_Directive A_.
In the Huawei visa article, what does the officer's citation of Section 34(1)(f) of the Immigration and Refugee Protection Act mean for the applicant? Answer in one to three sentences.
_Directive B_.
Please carry on the Huawei visa article from where it stops, keeping its news-report style.

_Exercise text_.
Canada to bar two Huawei workers over spying fears

Employees deny being spies, but telco has been repeatedly cited by US as espionage risk

VANCOUVER • Canada cited the risk of espionage as it prepares to reject the visa applications of two Chinese employees of mainland telecoms giant Huawei, reported South China Morning Post (SCMP).

This will be the first of such cases to emerge amid accusations of international spying by the company.

In a letter obtained by SCMP, an immigration officer at Canada's Hong Kong consulate told one applicant in March: "There are reasonable grounds to believe that you are a member of the inadmissible class of persons described in Section 34(1)(f) of the Immigration and Refugee Protection Act."

This means that the applicant is said to belong to an organisation engaged in espionage, government subversion or terrorism.

A second applicant was told last month that the same concern existed about the employee's spouse, who was included in their immigration application, according to SCMP.

"After careful and thorough consideration… I am preparing to refuse your application," said both letters, which were provided to the Hong Kong newspaper by the applicants' immigration consultants, Beijing-based Well Trend United.

Well Trend vice-president Victor Lum told SCMP that the two Huawei staff members "definitely and categorically" deny being spies.

_Data provided_.
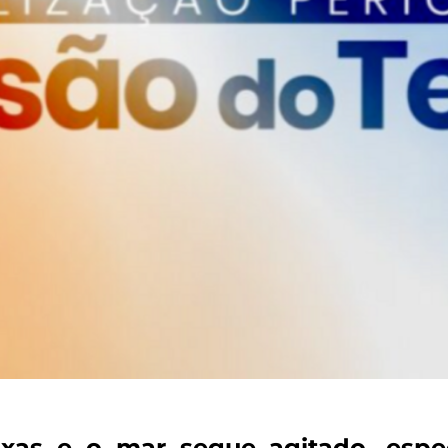
xas e o mar segue agitado, espec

_Task result A_.
The citation means the applicant is said to belong to an organization engaged in espionage, government subversion or terrorism. That is why the officer judged the applicant part of an inadmissible class of persons.

_Task result B_.
Their applications - which were unrelated to each other - were lodged separately more than two years ago, said Mr Lum. But the letters arrived within days of each other, on March 18 and March 21.

Huawei, the world's third-biggest smartphone maker and a major provider of global telecommunications infrastructure, has been repeatedly cited by the United States as a Chinese espionage risk.

Huawei has repeatedly denied involvement in espionage. But in 2012, a US House intelligence committee deemed Huawei a threat to national security. The firm has been barred from bidding for US and Australian broadband projects.

SCMP has agreed not to identify the two employees, who work in low- and mid-ranking non-executive positions.

Mr Lum told SCMP that he believed the immigration applications were lodged without Huawei's knowledge.

According to Mr Lum - who spent 12 years as a Canadian visa officer, including three-year stints in Hong Kong and Beijing - immigration applicants rarely get rejected on suspicion of espionage.

A spokesman for Canada's immigration department declined to comment on individual cases, said SCMP.

She said the onus was on applicants to prove they did not pose a threat to Canada's security, and "all applications from around the world are assessed equally".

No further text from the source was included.